** Passage **
====
In the interests of transparency, I used to have two large closets full of clothes, plus dozens of pairs of shoes and boots, and an accumulation of accessories, plus a very large sewing and mending pile


I now have — items of wearable clothing, as listed below… much of it is multipurpose… it’s much more than usual, as I recently lived somewhere with no means of washing clothes, including by hand, so this list feels exorbitant and I am in the process of switching out and getting rid of many pieces… I also have a small pile of unwearable clothing items which are in their way to a date with my sewing machine to become different, new-to-me, wearable or otherwise useful items

  • approximately 50 pieces of assorted underwear (about 30 pairs of underpants because of the previously mentioned former no-laundry situation, 2 back-support bras, 3 bra/bathing suit tops, 4 bathing suit bottoms, not quite a dozen pairs of socks)
====
** Given information **
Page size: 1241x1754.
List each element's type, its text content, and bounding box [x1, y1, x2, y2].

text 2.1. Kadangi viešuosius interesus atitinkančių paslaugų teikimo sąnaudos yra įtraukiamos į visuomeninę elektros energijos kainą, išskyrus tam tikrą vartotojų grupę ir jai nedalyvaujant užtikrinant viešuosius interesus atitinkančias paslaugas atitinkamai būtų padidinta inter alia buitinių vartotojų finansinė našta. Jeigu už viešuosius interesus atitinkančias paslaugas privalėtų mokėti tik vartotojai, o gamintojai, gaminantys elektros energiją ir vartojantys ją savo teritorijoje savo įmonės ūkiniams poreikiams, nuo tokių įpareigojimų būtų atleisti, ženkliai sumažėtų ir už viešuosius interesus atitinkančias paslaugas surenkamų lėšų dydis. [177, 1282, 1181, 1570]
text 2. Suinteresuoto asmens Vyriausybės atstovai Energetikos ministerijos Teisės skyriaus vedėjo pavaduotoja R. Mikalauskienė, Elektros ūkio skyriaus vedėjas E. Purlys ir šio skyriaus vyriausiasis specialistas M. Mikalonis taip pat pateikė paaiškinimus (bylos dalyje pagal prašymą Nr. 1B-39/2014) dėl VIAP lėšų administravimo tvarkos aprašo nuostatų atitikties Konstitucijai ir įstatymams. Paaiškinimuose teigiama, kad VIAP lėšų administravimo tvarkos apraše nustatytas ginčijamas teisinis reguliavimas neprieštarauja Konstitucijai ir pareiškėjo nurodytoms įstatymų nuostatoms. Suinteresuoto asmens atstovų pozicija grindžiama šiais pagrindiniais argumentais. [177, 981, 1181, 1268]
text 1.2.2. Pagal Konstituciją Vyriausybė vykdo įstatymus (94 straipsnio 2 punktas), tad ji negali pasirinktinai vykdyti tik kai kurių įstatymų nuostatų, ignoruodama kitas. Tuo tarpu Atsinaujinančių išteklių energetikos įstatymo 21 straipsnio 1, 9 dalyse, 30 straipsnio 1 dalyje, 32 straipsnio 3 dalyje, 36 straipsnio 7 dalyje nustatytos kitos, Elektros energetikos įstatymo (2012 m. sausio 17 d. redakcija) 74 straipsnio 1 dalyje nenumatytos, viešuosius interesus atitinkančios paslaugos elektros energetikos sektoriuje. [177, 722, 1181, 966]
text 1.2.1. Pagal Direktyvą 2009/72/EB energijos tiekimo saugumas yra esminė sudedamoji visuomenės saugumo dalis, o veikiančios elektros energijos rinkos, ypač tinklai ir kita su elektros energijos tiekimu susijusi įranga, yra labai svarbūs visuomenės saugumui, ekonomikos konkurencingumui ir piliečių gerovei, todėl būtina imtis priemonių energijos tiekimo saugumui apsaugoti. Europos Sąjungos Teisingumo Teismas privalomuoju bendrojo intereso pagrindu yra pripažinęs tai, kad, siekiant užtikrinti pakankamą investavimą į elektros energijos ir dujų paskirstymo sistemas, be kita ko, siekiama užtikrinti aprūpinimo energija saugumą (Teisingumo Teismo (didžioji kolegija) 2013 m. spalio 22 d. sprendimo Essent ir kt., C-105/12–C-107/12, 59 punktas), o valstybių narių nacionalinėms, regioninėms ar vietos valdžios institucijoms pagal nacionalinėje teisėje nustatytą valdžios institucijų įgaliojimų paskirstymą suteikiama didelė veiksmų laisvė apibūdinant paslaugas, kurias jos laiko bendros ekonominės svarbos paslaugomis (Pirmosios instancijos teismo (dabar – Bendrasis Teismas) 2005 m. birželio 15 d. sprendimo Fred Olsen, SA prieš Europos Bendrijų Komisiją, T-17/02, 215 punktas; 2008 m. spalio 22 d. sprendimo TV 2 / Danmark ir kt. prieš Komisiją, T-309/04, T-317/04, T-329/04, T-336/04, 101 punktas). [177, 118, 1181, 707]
====
** Exercise requirements **
#1 In the passage on clothing, how many large closets full of clothes did the writer once have?
#2 Carry the passage on clothing forward from its last bulleted entry.
The lines above come from a source separate from the passage on clothing.

** Answers in order **
#1 Two.

#2
  • 1 belt

  • 6 pairs of leggings and longjohns

  • 4 long sleeve shirts

  • 6 short sleeve shirts

  • 4 tank tops

  • 1 sleeveless long dress

  • 1 pair of presentable linen pants

  • 2 long warm skirts

  • 2 flannel button-up shirt/jackets

  • 3 midlayer cardigan/jacket things

  • 1 rain jacket

  • 1 spring/fall coat

  • 1 parka

  • 1 wool scarf/shawl

  • 1 wool hat

  • 1 Tilley hat

  • 1 pair winter boots

  • 1 pair gumboots

  • 1 pair wrecked sandals

  • 1 shirt no longer wearable as a shirt so now I sleep in it

That’s 36ish pieces (with the “ish” accounting for approximate numbers), not including underwear and accessories (as per the article attached)


I also did not include a couple each of tops and bottoms and over-shirts used as rough work clothes (not that I can do much requiring those any more; they may be passed on or the fabric used for creating other things)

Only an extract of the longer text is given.